EMC war ein Börsenliebling der 90er-Jahre und ist auf dem Sprung, sich erneut in die Herzen der Anleger zu spielen. Tucci zitiert dazu eine aktuelle Gartner-Befragung: »Virtualisierung und Sicherheit stehen bei den IT-Verantwortlichen ganz oben auf der Liste. Genau das liefern wir.«

EMC
- Umsatz 2009: 14 Milliarden
- Umsatz 2010: 16,6 Milliarden geplant
- Gewinn pro Aktie von 0,53 Dollar
- Gesamtverbindlichkeiten: 11,2 Milliarden, nach 10,8 Milliarden im Jahr davor
- Free Cash Flow: 2,9 Milliarden
- Mitarbeiter: 43.200

Das Virtual Storage System »VPLEX« fasst verteilte Ressourcen zu einem virtuellen Speicherpool zusammen.EMC VPLEX
EMCs neues Virtual Storage System „VPLEX“ fasst geografisch weit verteilte Ressourcen zu einem virtuellen Speicherpool zusammen. Damit verbessert EMC VPLEX den Auslastungsgrad verfügbarer Kapazitäten, vereinheitlicht das Management und erleichtert den Aufbau weiträumiger Private Clouds. Künftig können IT-Dienste über gesicherte Netzwerkleitungen und große Entfernungen hinweg als On-Demand-Service erbracht und genutzt werden – entweder von eigenen Rechenzentren oder von externen Service Providern. Mit EMC VPLEX lassen sich Tausende virtuelle Maschinen und Milliarden von Gigabyte an Informationen über Länder und Kontinente hinweg störungsfrei verschieben. Tägliche Batch-Routinen können so immer dort laufen, wo die Energiekosten aktuell am niedrigsten sind. Bei Ausfällen ist eine Ad-hoc-Verschiebung kritischer Anwendungen in andere Regionen möglich. Lastspitzen im täglichen Geschäft lassen sich dynamisch auf Rechenzentren rund um den Erdball verteilen.


Rasantes Datenwachstum
EMC hat Anfang Mai eine bei IDC in Auftrag gegebene Studie zum sogenannten „Digitalen Universum“ veröffentlicht. IDC untersucht dabei die Menge an digitalen Informationen, die im Laufe eines Jahres entsteht oder kopiert wird und trifft Voraussagen über das zu erwartende Datenwachstum bis ins Jahr 2020.

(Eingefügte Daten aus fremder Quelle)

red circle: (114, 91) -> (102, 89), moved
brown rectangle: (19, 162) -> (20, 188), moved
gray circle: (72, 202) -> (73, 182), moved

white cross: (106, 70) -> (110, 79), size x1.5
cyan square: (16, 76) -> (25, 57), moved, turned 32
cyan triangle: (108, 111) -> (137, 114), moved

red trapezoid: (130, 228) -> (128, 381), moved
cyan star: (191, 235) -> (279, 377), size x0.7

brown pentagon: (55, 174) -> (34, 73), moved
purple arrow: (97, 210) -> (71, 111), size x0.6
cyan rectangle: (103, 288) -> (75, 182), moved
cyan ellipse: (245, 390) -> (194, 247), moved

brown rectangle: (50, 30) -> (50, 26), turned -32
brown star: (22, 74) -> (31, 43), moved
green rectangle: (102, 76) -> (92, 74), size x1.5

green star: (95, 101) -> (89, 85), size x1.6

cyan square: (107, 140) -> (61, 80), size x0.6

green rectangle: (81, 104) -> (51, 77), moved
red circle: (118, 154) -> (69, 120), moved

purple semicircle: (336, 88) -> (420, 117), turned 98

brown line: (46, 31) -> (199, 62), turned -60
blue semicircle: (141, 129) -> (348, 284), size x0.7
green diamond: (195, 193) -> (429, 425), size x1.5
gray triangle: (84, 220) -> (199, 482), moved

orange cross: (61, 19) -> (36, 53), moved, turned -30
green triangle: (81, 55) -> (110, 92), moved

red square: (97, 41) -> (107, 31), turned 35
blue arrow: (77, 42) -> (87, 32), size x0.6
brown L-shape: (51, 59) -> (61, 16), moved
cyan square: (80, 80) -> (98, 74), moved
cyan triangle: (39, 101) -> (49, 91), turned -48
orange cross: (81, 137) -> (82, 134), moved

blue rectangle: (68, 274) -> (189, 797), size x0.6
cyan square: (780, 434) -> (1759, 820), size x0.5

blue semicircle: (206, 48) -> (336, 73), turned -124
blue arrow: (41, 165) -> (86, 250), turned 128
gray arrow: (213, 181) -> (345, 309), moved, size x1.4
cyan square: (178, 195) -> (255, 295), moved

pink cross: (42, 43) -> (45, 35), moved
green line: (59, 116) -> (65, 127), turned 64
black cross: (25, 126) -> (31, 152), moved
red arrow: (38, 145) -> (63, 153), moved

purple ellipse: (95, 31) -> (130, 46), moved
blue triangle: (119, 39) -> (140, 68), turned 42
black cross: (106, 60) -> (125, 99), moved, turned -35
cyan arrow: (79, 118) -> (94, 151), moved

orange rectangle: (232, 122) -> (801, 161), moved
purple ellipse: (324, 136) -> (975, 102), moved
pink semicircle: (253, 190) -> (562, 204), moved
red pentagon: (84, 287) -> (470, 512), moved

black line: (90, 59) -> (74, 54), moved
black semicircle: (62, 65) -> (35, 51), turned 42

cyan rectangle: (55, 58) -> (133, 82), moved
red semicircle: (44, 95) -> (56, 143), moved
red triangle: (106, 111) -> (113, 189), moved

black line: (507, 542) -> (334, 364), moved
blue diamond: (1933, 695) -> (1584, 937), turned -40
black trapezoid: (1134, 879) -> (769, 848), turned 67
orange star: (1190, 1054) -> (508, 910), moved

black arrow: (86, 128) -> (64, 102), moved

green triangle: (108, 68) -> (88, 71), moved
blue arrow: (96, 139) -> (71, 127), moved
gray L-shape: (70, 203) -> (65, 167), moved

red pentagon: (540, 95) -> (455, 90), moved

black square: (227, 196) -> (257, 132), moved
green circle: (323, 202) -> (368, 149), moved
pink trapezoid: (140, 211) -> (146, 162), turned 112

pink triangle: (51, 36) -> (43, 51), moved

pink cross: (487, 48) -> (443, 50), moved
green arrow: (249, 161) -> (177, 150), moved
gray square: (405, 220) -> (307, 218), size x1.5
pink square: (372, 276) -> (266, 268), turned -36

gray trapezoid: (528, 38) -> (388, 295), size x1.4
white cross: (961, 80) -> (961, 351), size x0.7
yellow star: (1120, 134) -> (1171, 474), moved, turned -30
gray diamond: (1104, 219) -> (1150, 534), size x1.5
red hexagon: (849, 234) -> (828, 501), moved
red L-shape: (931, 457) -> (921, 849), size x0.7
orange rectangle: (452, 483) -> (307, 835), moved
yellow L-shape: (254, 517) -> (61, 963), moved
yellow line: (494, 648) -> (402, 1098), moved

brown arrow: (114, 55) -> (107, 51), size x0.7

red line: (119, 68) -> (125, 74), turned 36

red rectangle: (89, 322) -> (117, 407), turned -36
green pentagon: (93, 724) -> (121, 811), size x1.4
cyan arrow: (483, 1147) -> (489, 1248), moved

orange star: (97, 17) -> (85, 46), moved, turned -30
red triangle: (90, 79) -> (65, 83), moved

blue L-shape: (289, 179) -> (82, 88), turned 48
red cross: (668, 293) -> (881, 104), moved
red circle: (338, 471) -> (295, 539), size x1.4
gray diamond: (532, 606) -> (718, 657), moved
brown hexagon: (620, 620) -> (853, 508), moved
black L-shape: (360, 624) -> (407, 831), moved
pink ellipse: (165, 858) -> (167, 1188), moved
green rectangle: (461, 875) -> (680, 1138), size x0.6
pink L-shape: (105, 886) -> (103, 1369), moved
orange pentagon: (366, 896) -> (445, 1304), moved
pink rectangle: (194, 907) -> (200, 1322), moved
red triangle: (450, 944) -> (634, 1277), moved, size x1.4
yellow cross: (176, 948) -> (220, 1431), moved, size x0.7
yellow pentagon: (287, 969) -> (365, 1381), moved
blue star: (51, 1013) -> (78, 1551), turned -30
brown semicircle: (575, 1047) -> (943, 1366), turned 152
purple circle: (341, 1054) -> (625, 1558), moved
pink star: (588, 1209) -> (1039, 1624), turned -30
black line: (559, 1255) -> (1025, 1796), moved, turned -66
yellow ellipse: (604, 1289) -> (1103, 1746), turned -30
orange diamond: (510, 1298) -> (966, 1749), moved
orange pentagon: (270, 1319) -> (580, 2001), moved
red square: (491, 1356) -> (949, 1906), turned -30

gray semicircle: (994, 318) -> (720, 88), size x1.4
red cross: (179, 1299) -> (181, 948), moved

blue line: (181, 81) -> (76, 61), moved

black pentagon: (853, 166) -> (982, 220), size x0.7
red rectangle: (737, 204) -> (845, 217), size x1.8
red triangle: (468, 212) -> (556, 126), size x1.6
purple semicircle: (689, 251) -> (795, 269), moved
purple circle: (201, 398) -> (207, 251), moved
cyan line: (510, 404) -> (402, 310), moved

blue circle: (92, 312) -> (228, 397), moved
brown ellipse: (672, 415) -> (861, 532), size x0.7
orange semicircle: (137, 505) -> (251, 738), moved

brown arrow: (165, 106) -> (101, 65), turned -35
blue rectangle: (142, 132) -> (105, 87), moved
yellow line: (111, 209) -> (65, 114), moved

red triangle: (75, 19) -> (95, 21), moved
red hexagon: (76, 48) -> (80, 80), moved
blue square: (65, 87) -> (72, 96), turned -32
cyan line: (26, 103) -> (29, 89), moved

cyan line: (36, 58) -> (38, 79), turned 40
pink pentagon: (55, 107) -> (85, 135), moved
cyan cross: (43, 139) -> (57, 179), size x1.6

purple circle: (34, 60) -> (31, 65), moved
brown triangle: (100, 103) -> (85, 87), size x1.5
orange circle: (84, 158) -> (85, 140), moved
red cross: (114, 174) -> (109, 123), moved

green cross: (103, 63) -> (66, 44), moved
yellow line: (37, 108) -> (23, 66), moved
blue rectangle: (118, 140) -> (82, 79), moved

Die Menge an digitalen Informationen ist im Jahr 2009 trotz Rezession und Wirtschaftskrise um 62 Prozent auf 800 Milliarden Gigabyte (0,8 Zettabyte) angewachsen. Ein Zettabyte entspricht einer Billion Gigabyte. Für 2010 prognostiziert IDC sogar eine Datenmenge von 1,2 Zettabyte. Dies entspricht „einer kompletten Folge der Fernsehserie „24“, die ununterbrochen 125 Millionen Jahre lang läuft“, so ein weit hergeholter Vergleich zur US-Filmindustrie.

Mehr als 70 Prozent des Digitalen Universums entsteht durch einzelne Menschen. Trotzdem tragen Unternehmen die Verantwortung für etwa 80 Prozent der Datenmenge, da sie dafür sorgen müssen, dass die Informationen gespeichert, verwaltet und geschützt werden. Die Anzahl an Dateien, Bildern und anderer digitaler Datensätze steigt der Studie zufolge um den Faktor 67 an, während die Zahl der IT-Verantwortlichen, die sich um diese Daten kümmern, nur um den Faktor 1,4 steigt. Um diese Diskrepanz auszugleichen, müssen sich CIOs mit Cloud Computing und anderen effizienten Lösungen für das Informations-Management beschäftigen.